Auteur(s) : Patrick Marley, Matias Milet, Ilana Ludwin, Oleg Chayka

Le 25 avril 2023

La Loi no 1 d’exécution du budget de 2023, qui comprend les règles de divulgation obligatoire de l’impôt sur le revenu canadien, a été présentée au Parlement le 20 avril 2023 en tant que projet de loi C-47. Annoncées pour la première fois dans le budget 2021, les règles de divulgation obligatoire élargissent les règles existantes relatives aux opérations à déclarer et introduisent de nouvelles obligations de déclaration en ce qui concerne les « opérations à signaler » et les « traitements fiscaux incertains à déclarer ». Le non-respect des nouvelles règles entraîne une prorogation de la période normale de nouvelle cotisation et peut donner lieu à des pénalités importantes.

-=-=-

CONSIGNE A:
Recopiez fidèlement l'extrait du texte sur les règles de divulgation obligatoire, en partant des mots « Auteur(s) : Patrick » et en vous arrêtant après « des pénalités importantes. ».

-=-=-

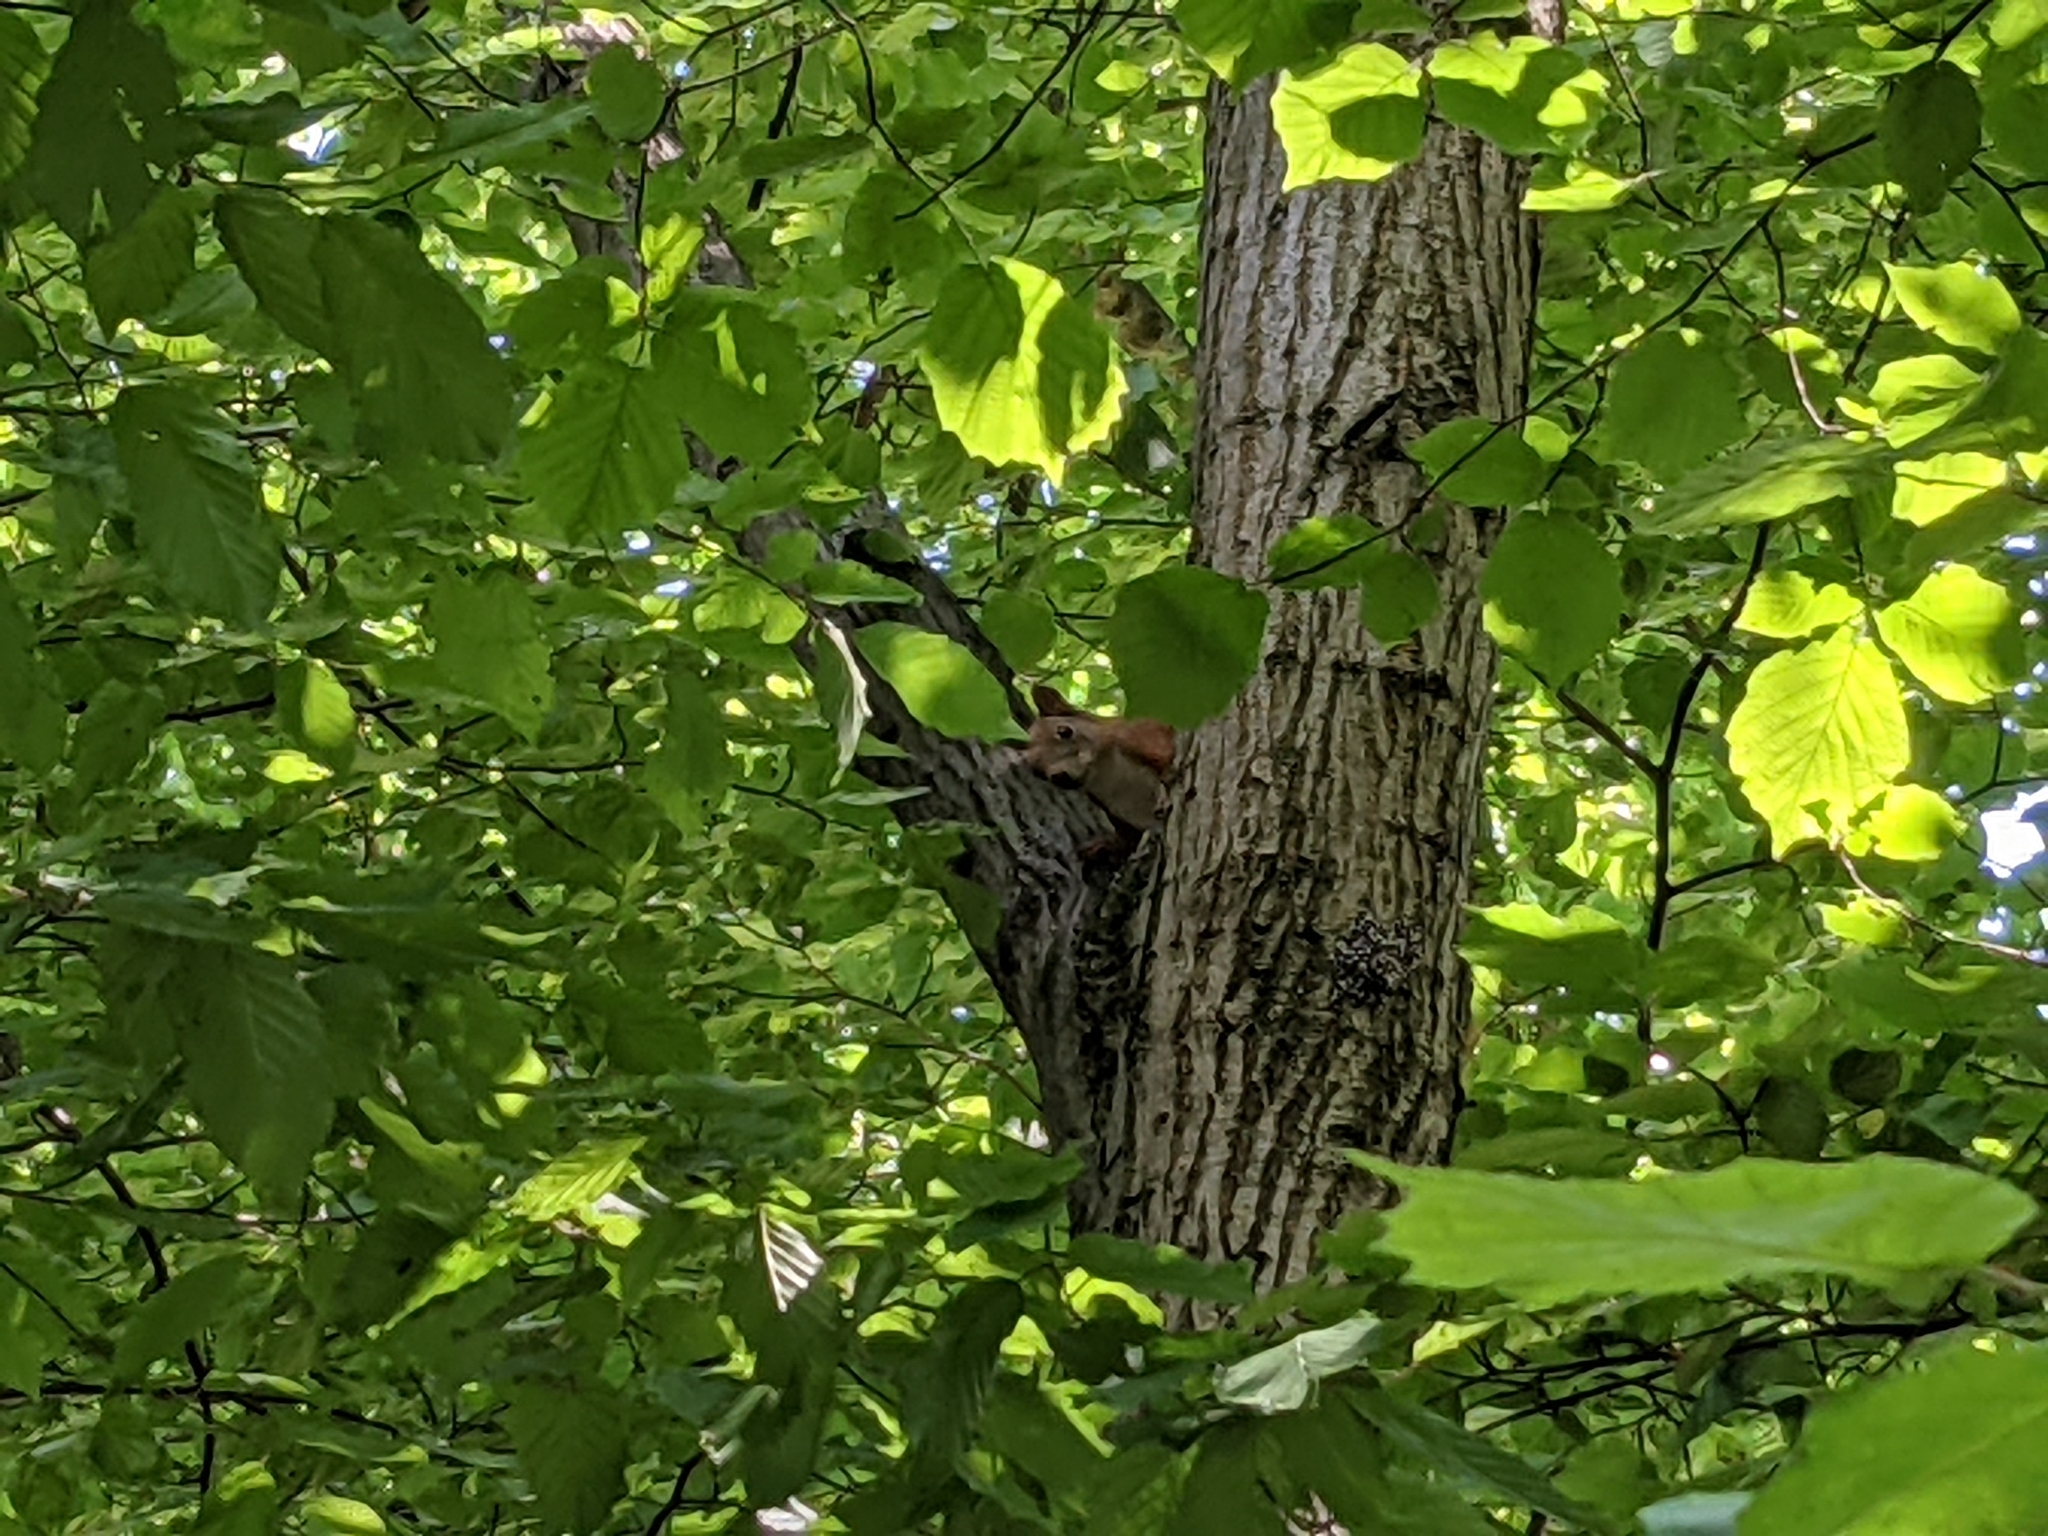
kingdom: Animalia
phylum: Chordata
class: Mammalia
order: Rodentia
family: Sciuridae
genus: Sciurus
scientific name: Sciurus vulgaris
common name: Eurasian red squirrel
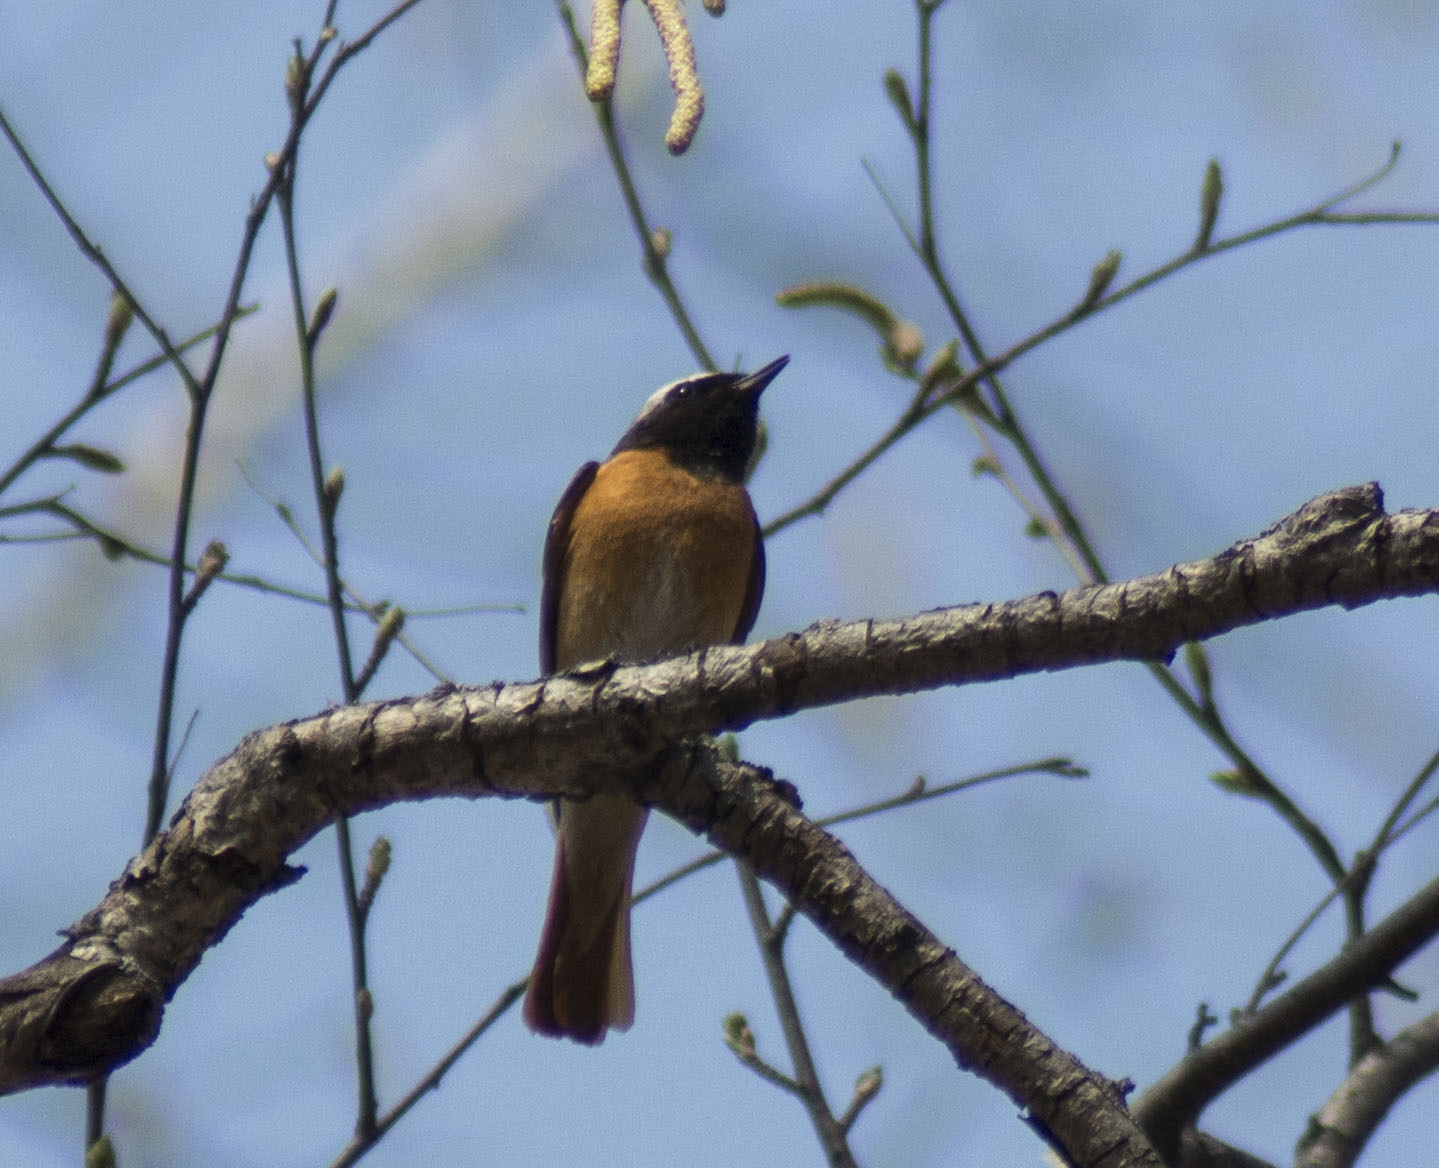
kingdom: Animalia
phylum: Chordata
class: Aves
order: Passeriformes
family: Muscicapidae
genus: Phoenicurus
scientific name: Phoenicurus phoenicurus
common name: Common redstart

-=-=-

CONSIGNE B:
Réécrivez les lignes de la liste, de celle qui contient « order: Passeriformes » jusqu'à la fin de la liste, en remplaçant « common name » par « nom commun » et sans rien modifier d'autre. Ne donnez que ces lignes.

CORRIGÉ A:
Auteur(s) : Patrick Marley, Matias Milet, Ilana Ludwin, Oleg Chayka

Le 25 avril 2023

La Loi no 1 d’exécution du budget de 2023, qui comprend les règles de divulgation obligatoire de l’impôt sur le revenu canadien, a été présentée au Parlement le 20 avril 2023 en tant que projet de loi C-47. Annoncées pour la première fois dans le budget 2021, les règles de divulgation obligatoire élargissent les règles existantes relatives aux opérations à déclarer et introduisent de nouvelles obligations de déclaration en ce qui concerne les « opérations à signaler » et les « traitements fiscaux incertains à déclarer ». Le non-respect des nouvelles règles entraîne une prorogation de la période normale de nouvelle cotisation et peut donner lieu à des pénalités importantes.

CORRIGÉ B:
order: Passeriformes
family: Muscicapidae
genus: Phoenicurus
scientific name: Phoenicurus phoenicurus
nom commun: Common redstart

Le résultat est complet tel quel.